Despite numerous studies (1), the Poggendorff effect remains one of the most controversial of the geometrical illusions. Here we have shown that this effect and its complex behavior in different presentations can be accounted for by the relationship between the stimulus in the image plane and its possible sources in natural visual environments. From the analysis presented, it should be apparent that the biased image–source relationships that account for the Poggendorff effect and its variants are rooted in the statistical properties of the physical world in which human observers reside. Thus, this relationship has to be derived empirically by examining the natural environment and cannot be deduced from principles of projective geometry per se.

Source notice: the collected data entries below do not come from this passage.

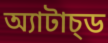
অ্যাটাচ্ডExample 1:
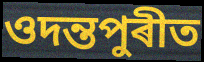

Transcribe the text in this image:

ওদন্তপুৰীত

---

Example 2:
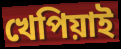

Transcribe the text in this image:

খেপিয়াই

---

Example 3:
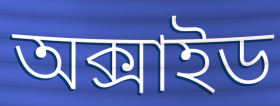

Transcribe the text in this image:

অক্সাইড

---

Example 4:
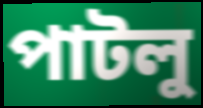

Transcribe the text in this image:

পাটলু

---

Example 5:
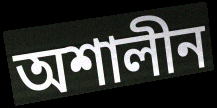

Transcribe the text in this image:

অশালীন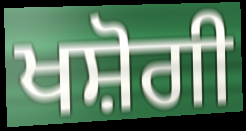
ਖਸ਼ੋਗੀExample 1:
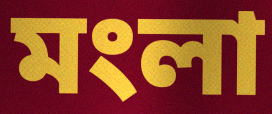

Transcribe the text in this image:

মংলা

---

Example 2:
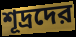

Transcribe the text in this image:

শূদ্রদের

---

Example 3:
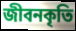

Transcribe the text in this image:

জীবনকৃতি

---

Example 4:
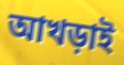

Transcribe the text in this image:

আখড়াই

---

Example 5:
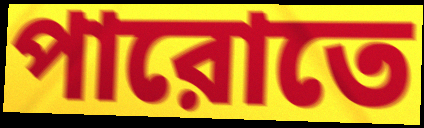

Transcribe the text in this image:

পারোতে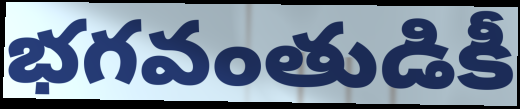
భగవంతుడికీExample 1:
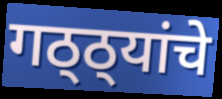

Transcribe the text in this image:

गठ्ठ्यांचे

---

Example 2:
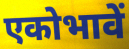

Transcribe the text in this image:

एकोभावें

Previous Explanations of the Poggendorff Effect. The explanation most often offered in the past has been that the illusion derives from a misperception of the angles in the stimulus (11, 12). For instance, an overestimation of the acute angles in the standard stimulus in Fig. 1 A and an underestimation of the obtuse ones would presumably affect the apparent orientation of the line segments on either side of the interruption toward horizontal, thus causing them to appear noncollinear. This explanation, however, has been disputed (1) on the grounds that it cannot rationalize the paradoxical abrogation or preservation of the illusion elicited, respectively, by presentation of only the acute or only the obtuse components of the stimulus (see Fig. 1F). Nor does this explanation account for the additional features of the Poggendorff effect shown in Figs. 1D, E, and G.

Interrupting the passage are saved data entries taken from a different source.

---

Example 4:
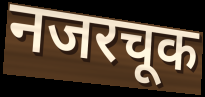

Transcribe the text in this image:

नजरचूक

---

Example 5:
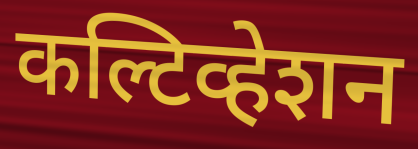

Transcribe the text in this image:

कल्टिव्हेशन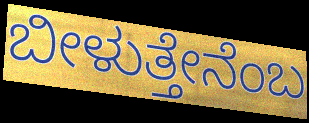
ಬೀಳುತ್ತೇನೆಂಬ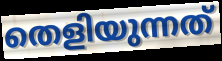
തെളിയുന്നത്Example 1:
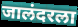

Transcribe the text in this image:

जालंदरला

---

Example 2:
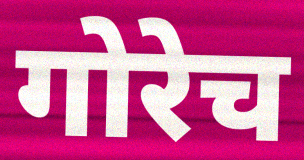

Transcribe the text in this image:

गोरेच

Another explanation is based on the idea that the geometrical information in the retinal projection might be inappropriately “interpreted” by observers. For example, the “depth-processing” theory suggests that the oblique lines in the Poggendorff stimulus are interpreted as lines extending in depth, and are therefore perceived to be noncollinear (10, 13, 14). This category of explanation is also limited in that it considers only some aspects of the projective geometry of the stimulus and its possible sources and cannot explain the full range of the percepts elicited by the configurations in Fig. 1.

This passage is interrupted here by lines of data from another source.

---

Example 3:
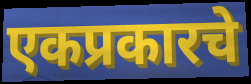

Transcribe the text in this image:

एकप्रकारचे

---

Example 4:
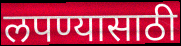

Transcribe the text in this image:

लपण्यासाठी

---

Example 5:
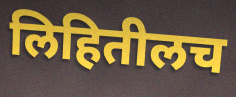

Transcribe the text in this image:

लिहितीलचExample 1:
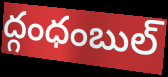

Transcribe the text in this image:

ద్గంధంబుల్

Biological Rationale. An important question not yet fully addressed is why, from the perspective of biological success, generating geometrical (and other visual) percepts on a statistical basis is useful and indeed necessary. The answer lies in the fundamentally uncertain significance of any given retinal projection for visually guided behavior. Because 3D spatial relationships in the physical world are transformed into 2D relationships in the image plane, the physical reality underlying any given geometrical relationship in the retinal image is necessarily ambiguous: a given configuration in the image plane could have been generated by many different physical sources. It seems inevitable, therefore, that this problem be addressed by taking advantage of past experience with retinal images and their physical sources. The behavioral interactions of humans and other animals with the physical sources of images in natural visual environments have presumably led to the instantiation of the relevant statistical relationships in visual system circuitry over evolutionary time. Indeed, a growing body of evidence supports this concept of vision (see, for example, refs. 15 and 16). More specifically, statistical analyses of natural geometry pertinent to the perception of surface shape and orientation (17), egocentric distance (18), spatial intervals (6), and object size (19) have successfully explained complex perceptual phenomena in each of these several categories of perceived geometry.